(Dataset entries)
####

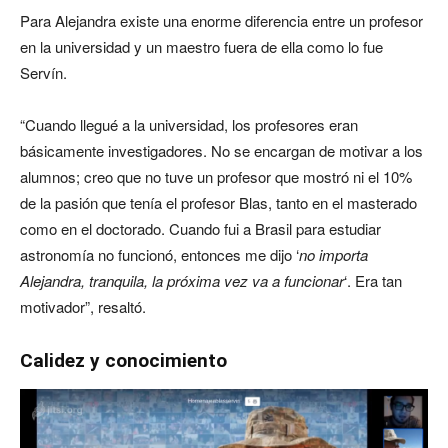
Para Alejandra existe una enorme diferencia entre un profesor
en la universidad y un maestro fuera de ella como lo fue
Servín.
“Cuando llegué a la universidad, los profesores eran
básicamente investigadores. No se encargan de motivar a los
alumnos; creo que no tuve un profesor que mostró ni el 10%
de la pasión que tenía el profesor Blas, tanto en el masterado
como en el doctorado. Cuando fui a Brasil para estudiar
astronomía no funcionó, entonces me dijo ‘
no importa
Alejandra, tranquila, la próxima vez va a funcionar
‘. Era tan
motivador”, resaltó.
Calidez y conocimiento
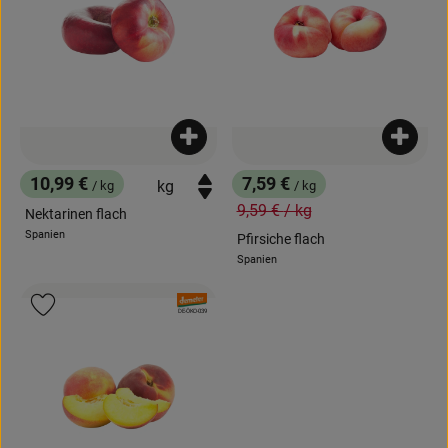
Produkt zum Warenkorb hinzufügen
Produk
10,99 €
7,59 €
/ kg
/ kg
, Preis:
, Preis:
, Alter Preis:
9,59 €
/ kg
Nektarinen flach
Spanien
Pfirsiche flach
, Herkunft:
Spanien
, Herkunft:
, Verband:
Produkt zu Favouriten hinzufügen
, Kontrollstelle:
DE-ÖKO-039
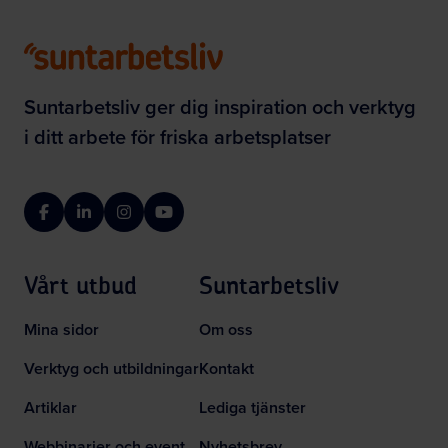
Suntarbetsliv ger dig inspiration och verktyg
i ditt arbete för friska arbetsplatser
Facebook
LinkedIn
Instagram
YouTube
Vårt utbud
Suntarbetsliv
Mina sidor
Om oss
Verktyg och utbildningar
Kontakt
Artiklar
Lediga tjänster
Webbinarier och event
Nyhetsbrev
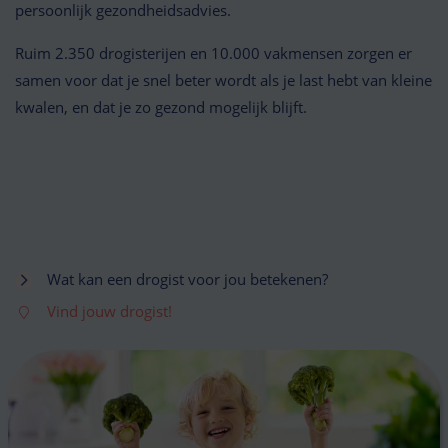
persoonlijk gezondheidsadvies.
Ruim 2.350 drogisterijen en 10.000 vakmensen zorgen er
samen voor dat je snel beter wordt als je last hebt van kleine
kwalen, en dat je zo gezond mogelijk blijft.
Wat kan een drogist voor jou betekenen?
Vind jouw drogist!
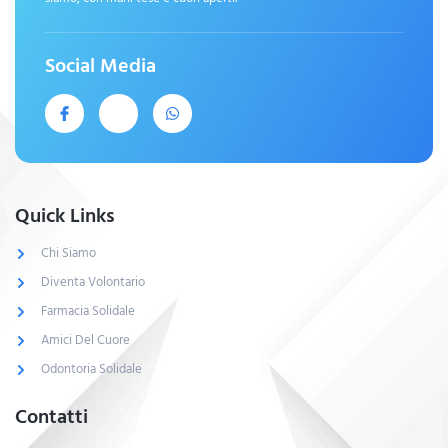
Social Media
Quick Links
Chi Siamo
Diventa Volontario
Farmacia Solidale
Amici Del Cuore
Odontoria Solidale
Contatti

####

**Task directions:** Transcribe the records above exactly, without images.

**The completed task:**
Para Alejandra existe una enorme diferencia entre un profesor
en la universidad y un maestro fuera de ella como lo fue
Servín.
“Cuando llegué a la universidad, los profesores eran
básicamente investigadores. No se encargan de motivar a los
alumnos; creo que no tuve un profesor que mostró ni el 10%
de la pasión que tenía el profesor Blas, tanto en el masterado
como en el doctorado. Cuando fui a Brasil para estudiar
astronomía no funcionó, entonces me dijo ‘
no importa
Alejandra, tranquila, la próxima vez va a funcionar
‘. Era tan
motivador”, resaltó.
Calidez y conocimiento
Produkt zum Warenkorb hinzufügen
Produk
10,99 €
7,59 €
/ kg
/ kg
, Preis:
, Preis:
, Alter Preis:
9,59 €
/ kg
Nektarinen flach
Spanien
Pfirsiche flach
, Herkunft:
Spanien
, Herkunft:
, Verband:
Produkt zu Favouriten hinzufügen
, Kontrollstelle:
DE-ÖKO-039
Suntarbetsliv ger dig inspiration och verktyg
i ditt arbete för friska arbetsplatser
Facebook
LinkedIn
Instagram
YouTube
Vårt utbud
Suntarbetsliv
Mina sidor
Om oss
Verktyg och utbildningar
Kontakt
Artiklar
Lediga tjänster
Webbinarier och event
Nyhetsbrev
persoonlijk gezondheidsadvies.
Ruim 2.350 drogisterijen en 10.000 vakmensen zorgen er
samen voor dat je snel beter wordt als je last hebt van kleine
kwalen, en dat je zo gezond mogelijk blijft.
Wat kan een drogist voor jou betekenen?
Vind jouw drogist!
Social Media
Quick Links
Chi Siamo
Diventa Volontario
Farmacia Solidale
Amici Del Cuore
Odontoria Solidale
Contatti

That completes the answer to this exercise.